In a previous article we introduced the open source container management orchestration tool Kubernetes. We looked at where Kubernetes can be used, how it works and the benefits of using such a tool to manage your containerised applications. As more organisations start using serverless architectures to deploy their applications, it has become increasingly popular. Amazon Web Services (AWS), Microsoft Azure and Google Cloud Platform (GCP) have all introduced Kubernetes into their service offerings to ensure that their users are able to manage, upgrade and deploy their Kubernetes-based architectures straight from the cloud.
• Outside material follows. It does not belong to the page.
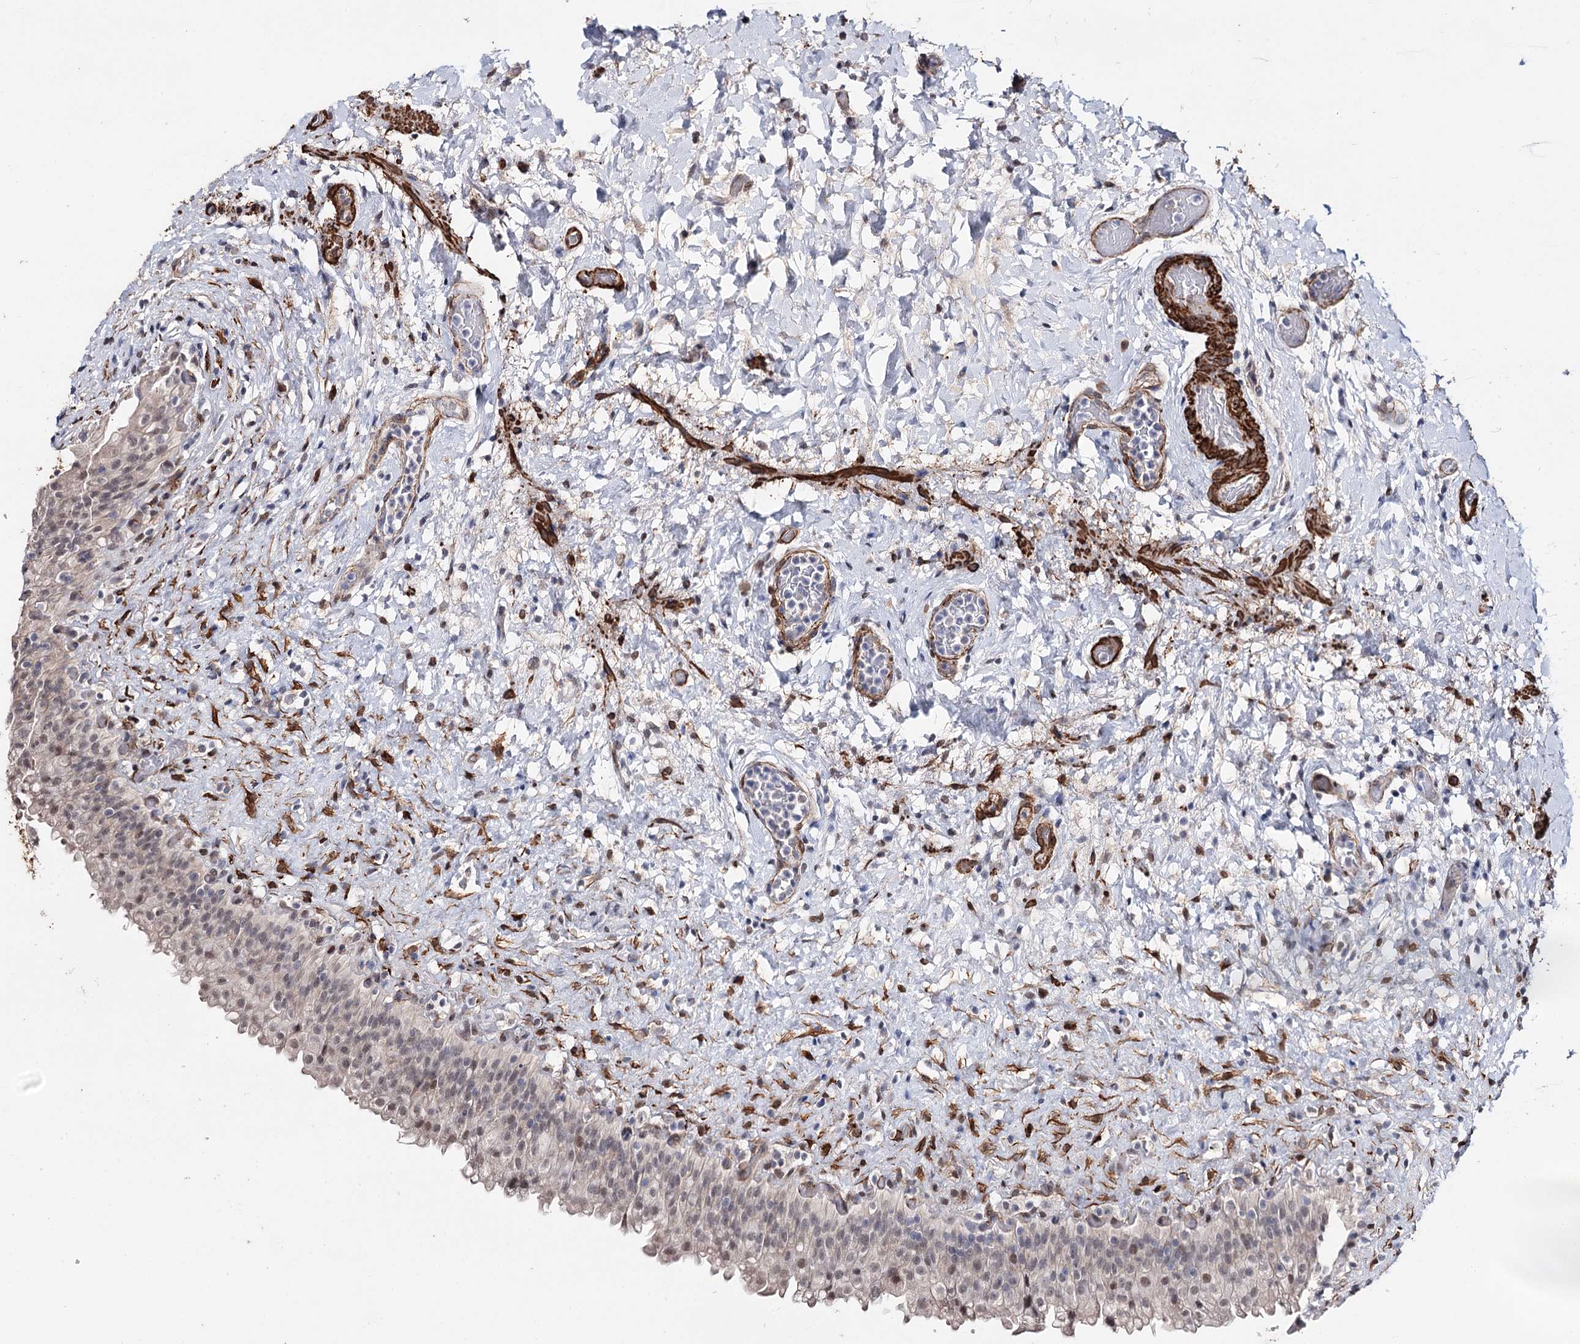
{"staining": {"intensity": "weak", "quantity": "25%-75%", "location": "nuclear"}, "tissue": "urinary bladder", "cell_type": "Urothelial cells", "image_type": "normal", "snomed": [{"axis": "morphology", "description": "Normal tissue, NOS"}, {"axis": "topography", "description": "Urinary bladder"}], "caption": "Immunohistochemistry micrograph of benign human urinary bladder stained for a protein (brown), which reveals low levels of weak nuclear expression in about 25%-75% of urothelial cells.", "gene": "CFAP46", "patient": {"sex": "female", "age": 27}}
We are going to deep dive into the strengths and drawbacks of each cloud platform’s Kubernetes offering and how each can be beneficial to your organisation’s containerised applications.
First we have AWS’s Elastic Kubernetes Service (EKS) which is a fully managed service that allows users to integrate their pre-existing, on-premises Kubernetes solutions with AWS. EKS is compatible with applications that are already running on Kubernetes. However, a downside of EKS is that it can be difficult for users to set up and requires its users to have experience with containerised applications. EKS is a fully scalable and customisable solution that allows users to be in complete control of their Kubernetes architecture and deployments. On the other hand, GCP’s Google Kubernetes Engine (GKE) is well-known for its quick and easy setup, allowing users to easily deploy production ready, containerised applications using Kubernetes without having to install and manage Kubernetes clusters. The Azure Kubernetes Service (AKS) allows users to easily deploy their Kubernetes based applications from Azure and provides them with detailed analytics on their deployments, to ensure that they are using Kubernetes effectively and efficiently. Since AKS was introduced after EKS and GKE, updates to the service take significantly longer.
An important aspect of Kubernetes is ensuring that your clusters are upgraded. GKE allows for automated updates to clusters which can make it easier for users to manage their clusters. AKS requires users to run a single command to update their clusters, however, EKS is the least automated in that users are required to interact directly with their command line using commands to update their clusters which can make EKS significantly more difficult to work with than AKS and GKE. Out of the three cloud platforms, it is evident that GKE is the easiest to work with and manage in terms of upgrading your Kubernetes clusters.
In addition to cluster upgrades, another important aspect of Kubernetes is resource monitoring. GKE makes use of a GCP service known as Stackdriver to monitor your Kubernetes resources provisioned on the platform, requiring only a few manual configuration steps. AKS uses two services, Azure Monitor and Application Insights to monitor and evaluate the performance and health of your Kubernetes clusters running on the platform. AWS, however, does not readily provide services that can be integrated with EKS for monitoring clusters, therefore users are required to use third party tools for monitoring.
Autoscaling is an important concept in Kubernetes. It is vital that Kubernetes clusters scale up or down seamlessly according to the demand experienced by the applications, to ensure high availability as well as low latency. GKE is the most mature in its autoscaling capabilities as it is easy and simple to use, EKS requires only a few manual configurations for autoscaling while AKS has introduced auto scaling but there is still great complexity in configuring it, however, this will improve with time.
Determining the best Kubernetes cloud platform service to use, solely depends on the cloud platform that you are currently running within your organization. Each platform’s Kubernetes offering has its benefits and drawbacks, where some organizations may prefer to manually configure their Kubernetes clusters, others may prefer a fully managed solution. Regardless of the Kubernetes service you use, deploying your Kubernetes architectures from the cloud can ensure scalability, efficiency and easy maintenance of your containerized applications.